The Americans with Disabilities Act in the US has been a challenge for exhibitors for the past 10 years. The technology to satisfy the law has been proprietary and not particularly cheap, but special interest groups choose to litigate to ensure adoption of it. The problem only grows worse with digital cinema equipment. Digital cinema, by virtue of the DCI specification, is capable of open captions. If an alternative doesn’t exist, and litigation forces exhibitors to utilize open captions on a significant number of screenings, box office will be negatively affected. Thus the interest in closed caption technologies.

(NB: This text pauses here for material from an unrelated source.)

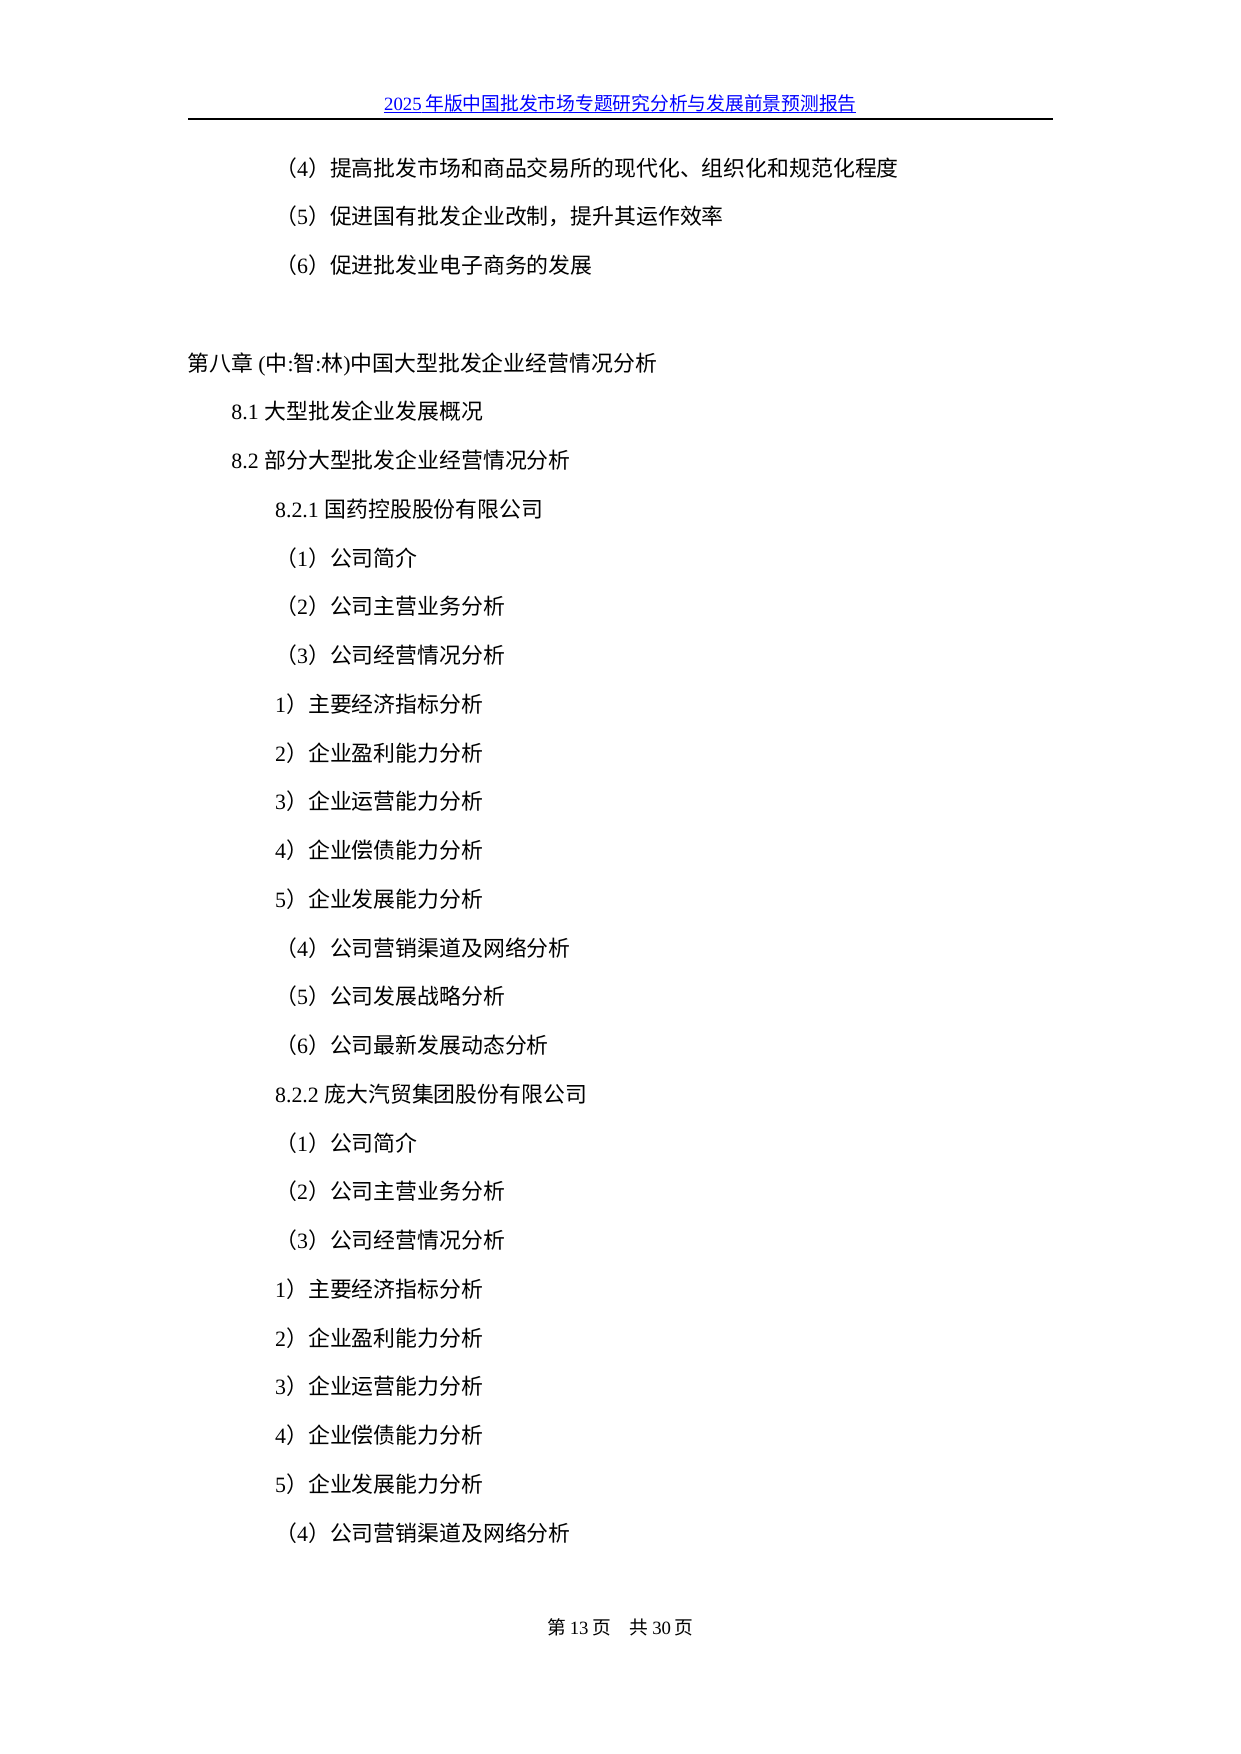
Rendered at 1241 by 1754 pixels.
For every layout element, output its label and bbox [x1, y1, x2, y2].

text [187, 150, 1053, 1548]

While only one type of closed caption solution is shipping today, it is possible to support these with royalty-free non-DCI-compliant interop distributions. As we move towards DCI compliance, and to full SMPTE compliant distributions, the situation can become awkward. Standards for closed caption distribution now exist, and SMPTE also prescribes how to package Hearing Impaired (HI) and Visually Impaired Narrative (VI-N) audio for multiple sound formats. But outside of open subtitling, DCI compliance doesn’t require the accessibility features standardized by SMPTE. If manufacturers only move forward to become DCI compliant, then distributors will be forced to use interop distributions when delivering closed captions.
Moving the industry forward beyond DCI compliance and into SMPTE compliance is a necessary task. Exhibitors need a sense of when standards and closed caption equipment will be implemented for digital cinema. It may be that a formal statement is needed so that exhibitors have something substantive to show litigators when asking for patience on adoption of accessibility in the cinema.
To educate the community and help facilitate goals for implementation of the complete suite of SMPTE packaging standards, NATO has asked Inter-Society Digital Cinema Forum (ISDCF) to set aside a few hours during its next meeting to engage in this topic. The reaction from studios regarding this agenda has been very positive. Certainly, any step that goes beyond DCI compliance must include DCI compliance and thus leads to good results, and from experience, the support within the studios for delivering accessible content is very strong. Hopefully this session will shed some light on the steps needed to bring new packaging tools into use, and to convert servers to the SMPTE format. The next ISDCF meeting is set for June 4.